* Dataset *
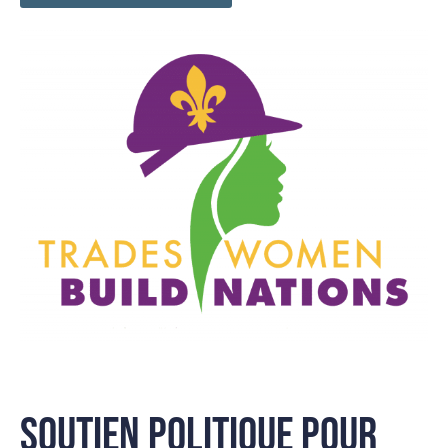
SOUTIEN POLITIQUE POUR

---

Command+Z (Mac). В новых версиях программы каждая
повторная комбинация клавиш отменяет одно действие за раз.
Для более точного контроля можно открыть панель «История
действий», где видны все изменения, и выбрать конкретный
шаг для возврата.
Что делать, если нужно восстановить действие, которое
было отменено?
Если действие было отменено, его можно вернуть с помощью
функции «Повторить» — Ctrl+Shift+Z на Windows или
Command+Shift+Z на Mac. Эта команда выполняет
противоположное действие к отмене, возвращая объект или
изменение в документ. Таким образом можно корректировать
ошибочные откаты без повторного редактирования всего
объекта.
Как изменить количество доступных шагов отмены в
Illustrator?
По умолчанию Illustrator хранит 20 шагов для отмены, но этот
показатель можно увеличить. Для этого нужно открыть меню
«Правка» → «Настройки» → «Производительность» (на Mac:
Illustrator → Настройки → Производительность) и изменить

* What you are asked to do *
With the first line being the one containing "Что делать, если" and the last line the one containing "показатель можно увеличить.", transcribe exactly the lines above that fall in that range.

* Response to the task *
Что делать, если нужно восстановить действие, которое
было отменено?
Если действие было отменено, его можно вернуть с помощью
функции «Повторить» — Ctrl+Shift+Z на Windows или
Command+Shift+Z на Mac. Эта команда выполняет
противоположное действие к отмене, возвращая объект или
изменение в документ. Таким образом можно корректировать
ошибочные откаты без повторного редактирования всего
объекта.
Как изменить количество доступных шагов отмены в
Illustrator?
По умолчанию Illustrator хранит 20 шагов для отмены, но этот
показатель можно увеличить. Для этого нужно открыть меню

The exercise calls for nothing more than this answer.